- **What you have to do**
Using the records below, give again exactly the lines from the line that contains "Abogados con experiencia" through the line that contains "притензия от РКН. Пере", both ends included, and only those.

(Transcribed page contents)
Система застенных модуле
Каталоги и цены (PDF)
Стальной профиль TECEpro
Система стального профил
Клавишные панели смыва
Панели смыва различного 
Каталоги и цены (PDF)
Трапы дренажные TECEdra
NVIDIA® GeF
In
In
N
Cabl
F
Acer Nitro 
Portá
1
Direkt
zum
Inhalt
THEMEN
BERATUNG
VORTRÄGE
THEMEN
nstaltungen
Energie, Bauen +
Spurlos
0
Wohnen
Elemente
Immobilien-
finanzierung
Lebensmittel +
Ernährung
---
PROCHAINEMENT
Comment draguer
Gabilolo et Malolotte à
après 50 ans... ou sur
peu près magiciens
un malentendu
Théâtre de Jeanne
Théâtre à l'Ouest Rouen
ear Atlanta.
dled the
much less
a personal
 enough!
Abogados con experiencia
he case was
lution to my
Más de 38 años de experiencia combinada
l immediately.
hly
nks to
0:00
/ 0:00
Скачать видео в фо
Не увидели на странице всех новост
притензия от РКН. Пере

- **Response box**
Abogados con experiencia
he case was
lution to my
Más de 38 años de experiencia combinada
l immediately.
hly
nks to
0:00
/ 0:00
Скачать видео в фо
Не увидели на странице всех новост
притензия от РКН. Пере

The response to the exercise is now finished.